- **DATA SHOWN**

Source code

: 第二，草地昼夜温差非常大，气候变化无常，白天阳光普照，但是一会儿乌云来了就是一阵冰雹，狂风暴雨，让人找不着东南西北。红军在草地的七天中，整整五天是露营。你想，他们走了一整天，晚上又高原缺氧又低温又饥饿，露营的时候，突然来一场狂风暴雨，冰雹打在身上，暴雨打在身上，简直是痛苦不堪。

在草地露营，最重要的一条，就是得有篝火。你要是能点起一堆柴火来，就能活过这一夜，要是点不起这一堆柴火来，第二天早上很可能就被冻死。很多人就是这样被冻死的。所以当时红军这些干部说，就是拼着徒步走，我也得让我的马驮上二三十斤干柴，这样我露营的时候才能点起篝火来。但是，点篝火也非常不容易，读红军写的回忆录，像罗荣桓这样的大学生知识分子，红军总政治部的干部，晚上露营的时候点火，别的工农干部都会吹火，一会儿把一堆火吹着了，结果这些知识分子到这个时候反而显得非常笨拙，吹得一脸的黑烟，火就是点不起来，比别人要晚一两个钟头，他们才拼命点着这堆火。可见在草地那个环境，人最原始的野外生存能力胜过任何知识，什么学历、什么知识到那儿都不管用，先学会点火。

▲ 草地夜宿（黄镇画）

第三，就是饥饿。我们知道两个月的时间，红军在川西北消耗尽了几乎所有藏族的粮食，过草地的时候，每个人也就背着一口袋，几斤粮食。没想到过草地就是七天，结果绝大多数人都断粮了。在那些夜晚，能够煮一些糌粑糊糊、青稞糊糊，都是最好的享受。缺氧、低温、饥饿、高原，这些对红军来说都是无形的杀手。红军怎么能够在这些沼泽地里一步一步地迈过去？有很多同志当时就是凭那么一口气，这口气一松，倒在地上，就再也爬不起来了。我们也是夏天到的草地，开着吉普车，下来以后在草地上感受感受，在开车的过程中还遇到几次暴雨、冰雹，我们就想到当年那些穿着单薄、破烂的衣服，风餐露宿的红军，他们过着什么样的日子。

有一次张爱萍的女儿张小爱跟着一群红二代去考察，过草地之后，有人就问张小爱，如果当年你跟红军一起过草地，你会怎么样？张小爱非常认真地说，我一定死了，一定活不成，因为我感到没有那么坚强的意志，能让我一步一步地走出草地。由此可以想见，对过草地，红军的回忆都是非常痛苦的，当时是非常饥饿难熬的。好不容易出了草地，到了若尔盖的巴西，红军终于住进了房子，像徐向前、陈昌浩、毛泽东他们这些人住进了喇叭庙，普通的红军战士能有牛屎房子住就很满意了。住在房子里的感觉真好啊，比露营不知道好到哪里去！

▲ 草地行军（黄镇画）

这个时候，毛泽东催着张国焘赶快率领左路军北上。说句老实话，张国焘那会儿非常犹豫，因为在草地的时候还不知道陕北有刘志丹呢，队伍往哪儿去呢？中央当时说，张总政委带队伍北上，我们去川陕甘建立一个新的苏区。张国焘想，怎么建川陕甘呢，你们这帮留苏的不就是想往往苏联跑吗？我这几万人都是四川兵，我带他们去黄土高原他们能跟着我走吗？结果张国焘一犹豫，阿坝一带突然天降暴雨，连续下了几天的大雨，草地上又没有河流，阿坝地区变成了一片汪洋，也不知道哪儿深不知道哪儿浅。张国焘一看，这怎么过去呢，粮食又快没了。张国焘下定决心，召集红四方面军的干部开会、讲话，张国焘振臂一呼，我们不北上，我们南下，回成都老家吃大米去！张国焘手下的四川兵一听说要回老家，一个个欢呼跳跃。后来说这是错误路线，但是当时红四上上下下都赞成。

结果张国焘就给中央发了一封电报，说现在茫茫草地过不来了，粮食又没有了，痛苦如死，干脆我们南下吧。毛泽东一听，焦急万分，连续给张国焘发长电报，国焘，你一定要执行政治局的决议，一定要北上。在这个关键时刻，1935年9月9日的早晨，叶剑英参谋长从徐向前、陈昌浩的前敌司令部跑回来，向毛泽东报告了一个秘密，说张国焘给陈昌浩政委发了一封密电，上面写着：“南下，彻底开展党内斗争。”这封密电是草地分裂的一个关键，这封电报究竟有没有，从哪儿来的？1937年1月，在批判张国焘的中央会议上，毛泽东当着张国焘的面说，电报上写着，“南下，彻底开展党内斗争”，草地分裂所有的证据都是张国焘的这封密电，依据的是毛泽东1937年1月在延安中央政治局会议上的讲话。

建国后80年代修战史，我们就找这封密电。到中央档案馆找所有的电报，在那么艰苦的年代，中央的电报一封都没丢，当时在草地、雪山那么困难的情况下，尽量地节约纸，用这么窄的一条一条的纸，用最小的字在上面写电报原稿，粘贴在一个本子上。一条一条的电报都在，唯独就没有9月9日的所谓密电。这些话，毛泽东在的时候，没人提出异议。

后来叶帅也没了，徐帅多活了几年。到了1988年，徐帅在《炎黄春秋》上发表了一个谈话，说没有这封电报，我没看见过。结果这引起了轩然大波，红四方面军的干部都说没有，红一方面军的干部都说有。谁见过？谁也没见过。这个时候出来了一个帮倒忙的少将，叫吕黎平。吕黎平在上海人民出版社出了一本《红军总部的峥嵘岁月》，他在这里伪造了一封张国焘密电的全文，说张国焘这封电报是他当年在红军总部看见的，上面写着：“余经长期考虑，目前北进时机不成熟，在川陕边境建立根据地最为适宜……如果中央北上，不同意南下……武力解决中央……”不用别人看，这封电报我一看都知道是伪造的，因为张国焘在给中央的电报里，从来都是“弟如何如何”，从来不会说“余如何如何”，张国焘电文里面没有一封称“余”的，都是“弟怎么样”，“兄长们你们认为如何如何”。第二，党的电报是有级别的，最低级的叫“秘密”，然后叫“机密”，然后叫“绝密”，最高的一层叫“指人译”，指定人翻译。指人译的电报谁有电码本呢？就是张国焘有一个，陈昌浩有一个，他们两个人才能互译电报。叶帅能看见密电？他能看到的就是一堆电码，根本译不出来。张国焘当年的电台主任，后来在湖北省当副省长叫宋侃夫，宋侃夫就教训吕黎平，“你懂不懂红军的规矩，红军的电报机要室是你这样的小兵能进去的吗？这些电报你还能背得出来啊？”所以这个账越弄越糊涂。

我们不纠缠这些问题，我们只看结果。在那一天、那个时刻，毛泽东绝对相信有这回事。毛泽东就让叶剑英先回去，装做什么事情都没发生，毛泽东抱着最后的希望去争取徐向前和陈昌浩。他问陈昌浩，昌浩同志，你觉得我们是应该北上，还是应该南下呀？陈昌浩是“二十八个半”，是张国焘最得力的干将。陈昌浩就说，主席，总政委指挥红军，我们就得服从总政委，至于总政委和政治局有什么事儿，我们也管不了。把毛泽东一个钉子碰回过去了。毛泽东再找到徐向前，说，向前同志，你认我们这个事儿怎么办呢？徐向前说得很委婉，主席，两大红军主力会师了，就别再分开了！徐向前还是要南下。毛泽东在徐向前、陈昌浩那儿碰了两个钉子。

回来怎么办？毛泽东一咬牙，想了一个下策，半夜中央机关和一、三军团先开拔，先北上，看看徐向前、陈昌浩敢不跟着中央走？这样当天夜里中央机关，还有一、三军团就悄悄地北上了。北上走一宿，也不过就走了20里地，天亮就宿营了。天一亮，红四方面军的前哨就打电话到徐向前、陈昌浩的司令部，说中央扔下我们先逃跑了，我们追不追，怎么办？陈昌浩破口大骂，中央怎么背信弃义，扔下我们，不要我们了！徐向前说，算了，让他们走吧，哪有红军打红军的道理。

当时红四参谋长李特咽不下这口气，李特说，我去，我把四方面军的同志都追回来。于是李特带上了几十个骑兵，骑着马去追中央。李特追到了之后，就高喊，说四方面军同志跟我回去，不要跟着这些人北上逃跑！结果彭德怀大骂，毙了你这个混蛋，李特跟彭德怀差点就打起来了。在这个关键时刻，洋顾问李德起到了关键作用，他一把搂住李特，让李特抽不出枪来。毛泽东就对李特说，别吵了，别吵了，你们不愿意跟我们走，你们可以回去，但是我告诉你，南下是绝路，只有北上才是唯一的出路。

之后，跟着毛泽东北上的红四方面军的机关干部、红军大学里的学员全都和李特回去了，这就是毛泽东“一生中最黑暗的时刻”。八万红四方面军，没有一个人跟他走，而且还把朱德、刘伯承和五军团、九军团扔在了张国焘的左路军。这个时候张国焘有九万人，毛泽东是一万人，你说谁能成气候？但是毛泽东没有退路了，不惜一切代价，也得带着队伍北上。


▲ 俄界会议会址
==
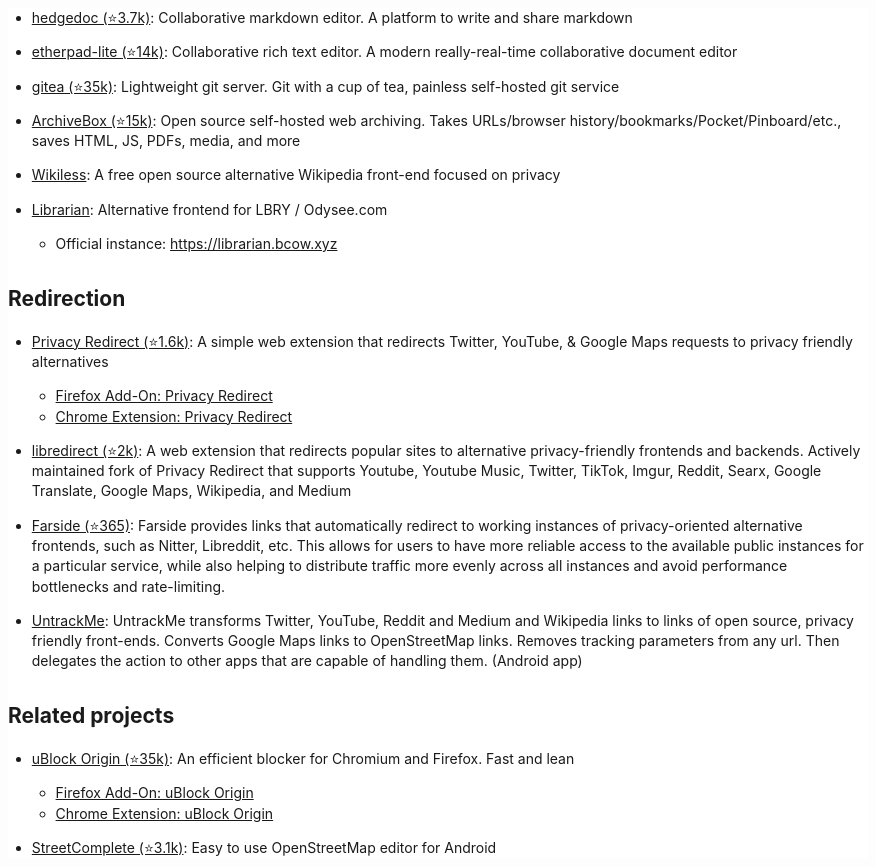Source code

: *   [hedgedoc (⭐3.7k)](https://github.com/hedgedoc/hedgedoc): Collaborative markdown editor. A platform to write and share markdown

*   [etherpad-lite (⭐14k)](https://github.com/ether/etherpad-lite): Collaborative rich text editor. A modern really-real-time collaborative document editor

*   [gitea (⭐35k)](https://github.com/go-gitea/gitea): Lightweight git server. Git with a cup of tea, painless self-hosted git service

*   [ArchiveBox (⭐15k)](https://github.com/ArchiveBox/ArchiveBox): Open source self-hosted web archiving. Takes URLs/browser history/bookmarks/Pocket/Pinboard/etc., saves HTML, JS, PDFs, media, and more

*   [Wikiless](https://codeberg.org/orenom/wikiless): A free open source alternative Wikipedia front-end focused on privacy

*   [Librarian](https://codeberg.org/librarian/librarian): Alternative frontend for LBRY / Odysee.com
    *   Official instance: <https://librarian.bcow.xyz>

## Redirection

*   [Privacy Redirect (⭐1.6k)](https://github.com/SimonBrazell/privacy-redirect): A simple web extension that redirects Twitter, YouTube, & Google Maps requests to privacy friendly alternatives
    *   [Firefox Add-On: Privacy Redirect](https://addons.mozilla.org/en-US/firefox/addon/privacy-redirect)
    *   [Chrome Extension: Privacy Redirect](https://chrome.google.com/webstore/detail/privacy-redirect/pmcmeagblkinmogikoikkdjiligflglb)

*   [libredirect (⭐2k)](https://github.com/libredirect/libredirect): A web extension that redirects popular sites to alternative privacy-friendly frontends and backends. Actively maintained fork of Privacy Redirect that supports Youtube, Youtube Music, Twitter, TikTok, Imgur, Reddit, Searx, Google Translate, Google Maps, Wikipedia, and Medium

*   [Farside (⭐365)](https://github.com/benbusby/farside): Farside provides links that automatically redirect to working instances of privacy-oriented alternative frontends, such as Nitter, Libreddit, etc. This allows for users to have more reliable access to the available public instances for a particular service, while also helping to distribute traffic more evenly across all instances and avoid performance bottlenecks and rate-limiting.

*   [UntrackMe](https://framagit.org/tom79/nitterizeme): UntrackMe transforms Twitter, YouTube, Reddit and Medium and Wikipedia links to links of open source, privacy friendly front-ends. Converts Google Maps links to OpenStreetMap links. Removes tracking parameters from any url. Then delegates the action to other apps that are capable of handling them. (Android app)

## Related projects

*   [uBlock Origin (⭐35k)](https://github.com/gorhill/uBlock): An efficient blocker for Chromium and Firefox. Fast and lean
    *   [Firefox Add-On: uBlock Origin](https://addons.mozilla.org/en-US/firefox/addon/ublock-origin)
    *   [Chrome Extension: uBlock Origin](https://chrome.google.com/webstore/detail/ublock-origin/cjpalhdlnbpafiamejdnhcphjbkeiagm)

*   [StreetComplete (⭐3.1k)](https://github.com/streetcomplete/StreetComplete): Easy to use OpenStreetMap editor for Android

- **WHAT YOU ARE ASKED TO DO**
Rewrite the material from the line with "collaborative document editor" to the line with "media, and more", replacing "self-hosted" with "self-managed" and keeping everything else the same.

- **WRITTEN SOLUTION**
*   [etherpad-lite (⭐14k)](https://github.com/ether/etherpad-lite): Collaborative rich text editor. A modern really-real-time collaborative document editor

*   [gitea (⭐35k)](https://github.com/go-gitea/gitea): Lightweight git server. Git with a cup of tea, painless self-managed git service

*   [ArchiveBox (⭐15k)](https://github.com/ArchiveBox/ArchiveBox): Open source self-managed web archiving. Takes URLs/browser history/bookmarks/Pocket/Pinboard/etc., saves HTML, JS, PDFs, media, and more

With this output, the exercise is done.